■ **TEXT SECTION**:
━━━━━━━━━━━━━━━━
## Given

We have training data set

\begin{aligned} &(x^{(1)}, y^{(1)}) \\ &(x^{(2)}, y^{(2)}) \\ &(x^{(3)}, y^{(3)}) \\ &......\\ &(x^{(m)}, y^{(m)}) \end{aligned}

Here the super script $(i)$ denoted as i-th traininng example.

We want to train a model with appropriate $w$ and $b$ so that the prediction $\hat{y}^{(i)} \approx y^{(i)}$

## Hypothesis

We define it as linear model $$z^{(i)} = w^Tx^{(i)} + b$$

We use sigmoid function to converge in between 0 and 1 $$sigmoid(z) = \frac{1}{1 + e^{-z}}$$

def sigmoid(z):
"""
Compute the sigmoid of z
Arguments:
z -- A scalar or numpy array of any size.
Return:
s -- sigmoid(z)
"""

### START CODE HERE ### (≈ 1 line of code)
s = 1 / (1 + np.exp(-1 * z))
### END CODE HERE ###
return s


## Initialize parameter

Set both $w$ and $b$ to $0$ Note that w.shape = [m, 1], where m is the number of training example. So w is a m by 1 matrix

def initialize_with_zeros(dim):
"""
This function creates a vector of zeros of shape (dim, 1) for w and initializes b to 0.
━━━━━━━━━━━━━━━━
■ **DATA EXCERPTS**:
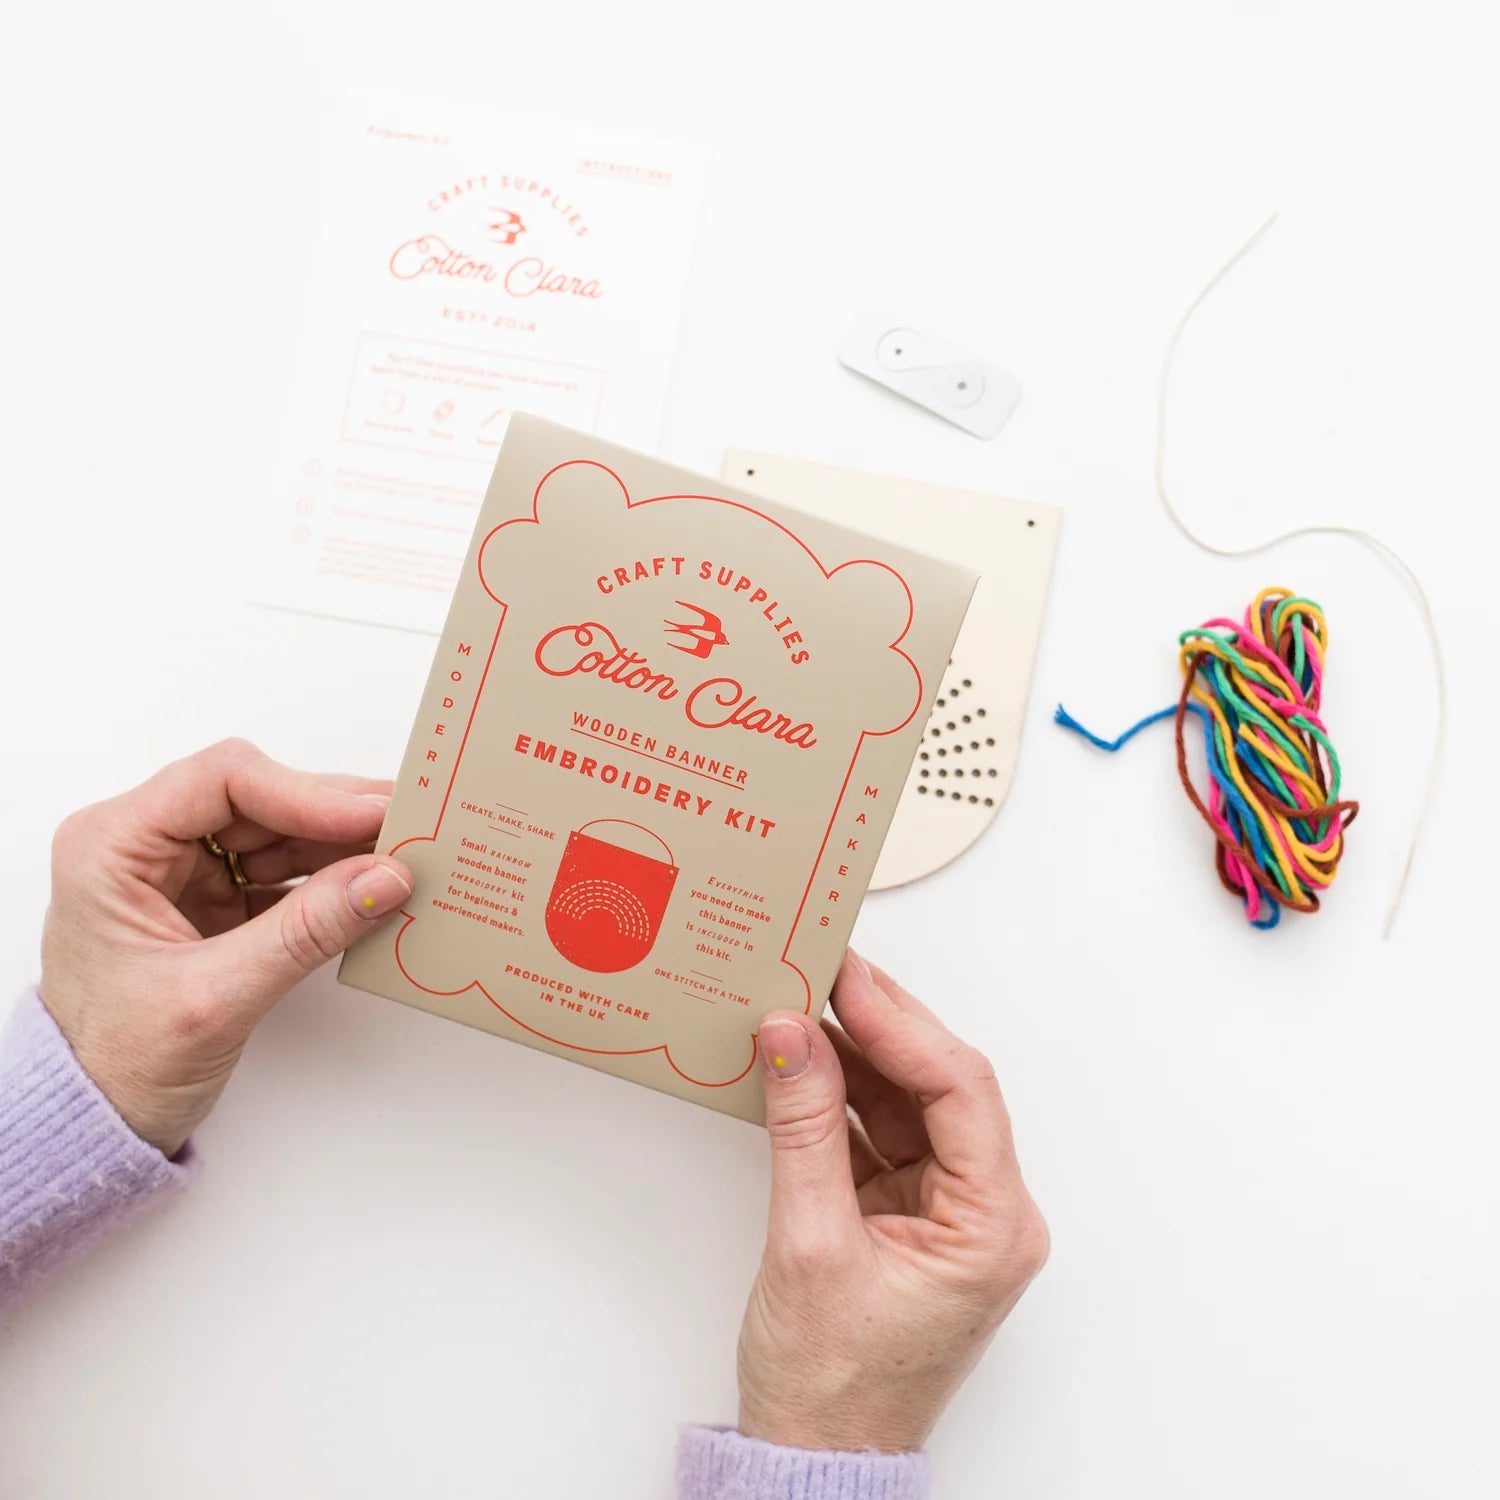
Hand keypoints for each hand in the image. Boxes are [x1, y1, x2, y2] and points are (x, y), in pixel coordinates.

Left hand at [39, 738, 412, 1157]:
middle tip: (411, 826)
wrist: (94, 1120)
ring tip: (405, 855)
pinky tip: (374, 885)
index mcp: (112, 846)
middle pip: (261, 798)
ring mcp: (182, 869)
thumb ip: (305, 932)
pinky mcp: (215, 897)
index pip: (223, 781)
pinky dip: (333, 878)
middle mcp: (145, 843)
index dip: (306, 793)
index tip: (371, 818)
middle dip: (337, 815)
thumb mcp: (217, 997)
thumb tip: (384, 878)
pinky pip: (285, 868)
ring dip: (343, 845)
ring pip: (280, 829)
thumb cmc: (114, 1063)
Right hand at [737, 952, 1047, 1452]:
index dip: (903, 1026)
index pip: (961, 1092)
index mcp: (992, 1227)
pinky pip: (878, 1132)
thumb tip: (791, 1036)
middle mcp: (984, 1212)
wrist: (813, 1456)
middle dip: (881, 1026)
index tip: (848, 980)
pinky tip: (802, 1062)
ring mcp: (946, 1211)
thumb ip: (803, 1129)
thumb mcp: (810, 1244)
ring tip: (803, 1003)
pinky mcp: (907, 1214)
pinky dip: (838, 1097)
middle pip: (941, 1086)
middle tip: (826, 969)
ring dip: (854, 1055)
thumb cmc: (832, 1386)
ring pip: (908, 1102)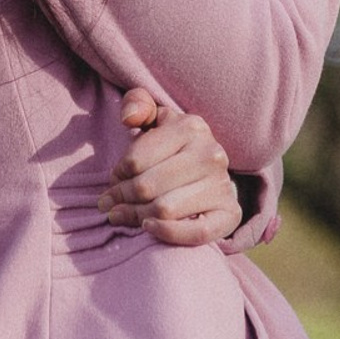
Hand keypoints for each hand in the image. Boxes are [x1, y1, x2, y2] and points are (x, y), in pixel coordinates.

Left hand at [99, 87, 242, 245]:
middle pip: (147, 186)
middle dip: (121, 197)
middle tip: (109, 204)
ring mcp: (223, 184)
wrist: (208, 173)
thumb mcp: (155, 118)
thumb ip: (137, 105)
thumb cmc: (171, 146)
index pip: (136, 159)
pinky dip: (168, 233)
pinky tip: (148, 227)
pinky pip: (196, 232)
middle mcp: (211, 154)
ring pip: (165, 209)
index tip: (113, 179)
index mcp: (191, 126)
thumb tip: (129, 118)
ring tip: (121, 215)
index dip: (117, 173)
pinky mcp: (230, 214)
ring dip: (135, 216)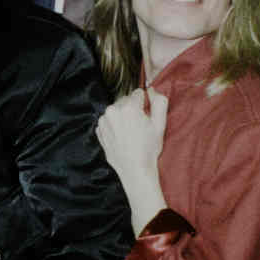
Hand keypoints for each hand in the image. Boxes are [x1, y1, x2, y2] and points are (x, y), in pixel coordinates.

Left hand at [96, 87, 169, 232]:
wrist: (135, 170)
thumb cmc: (149, 148)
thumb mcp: (160, 125)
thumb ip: (159, 102)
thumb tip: (152, 89)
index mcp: (128, 107)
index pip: (138, 94)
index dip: (145, 104)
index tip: (146, 116)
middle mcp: (112, 110)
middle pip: (125, 101)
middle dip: (132, 109)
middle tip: (139, 126)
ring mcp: (103, 121)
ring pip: (116, 111)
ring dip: (122, 117)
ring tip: (130, 133)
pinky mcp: (99, 130)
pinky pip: (108, 121)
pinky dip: (114, 125)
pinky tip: (122, 137)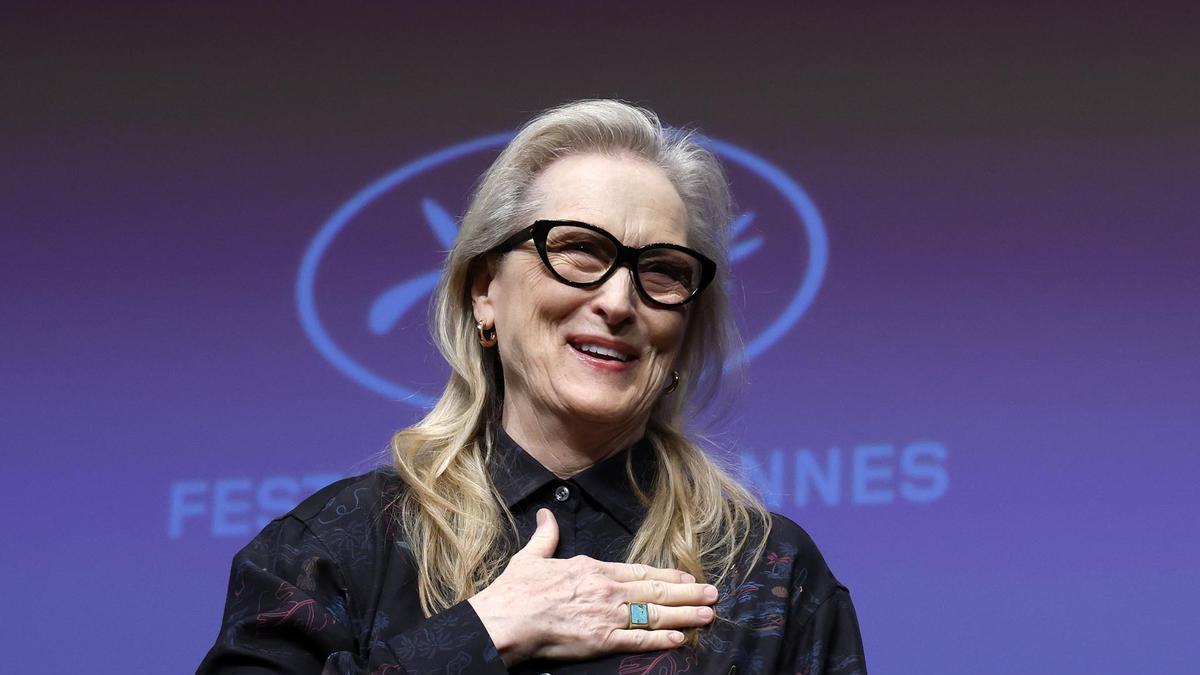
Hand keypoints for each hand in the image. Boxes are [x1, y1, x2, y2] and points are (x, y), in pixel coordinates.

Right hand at [467, 508, 717, 665]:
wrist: (505, 620)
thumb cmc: (516, 590)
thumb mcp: (532, 556)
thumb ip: (546, 535)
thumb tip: (546, 513)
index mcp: (593, 569)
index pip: (639, 571)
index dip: (667, 575)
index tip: (687, 577)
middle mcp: (606, 590)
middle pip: (655, 591)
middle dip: (687, 593)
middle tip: (714, 594)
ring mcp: (606, 616)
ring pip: (654, 614)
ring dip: (684, 615)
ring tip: (708, 615)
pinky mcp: (601, 641)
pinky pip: (637, 640)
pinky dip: (661, 640)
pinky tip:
━━━━━━━━━━━━━━━━
■ **EXERCISE**: Carry the logistic regression walkthrough, which sits above the listing, onward from the point where it stops.

■ **OUTPUT FOR THIS EXERCISE**:
Argument:
dim -- size of the w vector we want (or number of parameters in this case)

Returns:
w -- initialized vector of shape (dim, 1)
b -- initialized scalar (corresponds to the bias)
"""

### START CODE HERE ### (≈ 1 line of code)
w = np.zeros([dim, 1])
b = 0
### END CODE HERE ###

assert(w.shape == (dim, 1))
assert(isinstance(b, float) or isinstance(b, int))

return w, b


## Predict Value

This is the predict value from current model $$\hat{y}^{(i)} = sigmoid(z^{(i)})$$

Also here we note that $$\frac{\partial \hat{y}}{\partial z} = \hat{y} (1 - \hat{y})$$

## Loss Function

Now we need to calculate the difference between actual and expected values, here we define the function to compute the different by using $\log$ in logistic regression, rather than square difference. This is because in optimization phase, the square difference equation will result into many local optimal problem.

$\mathcal{L}(\hat{y}^{(i)}, y^{(i)}) = \left\{ \begin{array}{l l} -\log(\hat{y}^{(i)}) & \quad \text{if y = 1 } \\ -\log(1-\hat{y}^{(i)}) &\quad \text{if y = 0 } \\ \end{array} \right.$

The equation above can be simplified as below:

$\mathcal{L}(\hat{y}^{(i)}, y^{(i)}) = - (y^{(i)} \log \hat{y}^{(i)} + (1 - y^{(i)}) \log (1 - \hat{y}^{(i)}))$

## Cost Function

Now we have the loss value for each training example, we want to sum them so that we have an overall estimation about how much it cost for this model

$$J = \frac{1}{m} \sum^{m}_{i = 1} \mathcal{L}(\hat{y}^{(i)}, y^{(i)})$$ By doing this we know the average loss of this model

## Propagation

def propagate(w, b, X, Y):
"""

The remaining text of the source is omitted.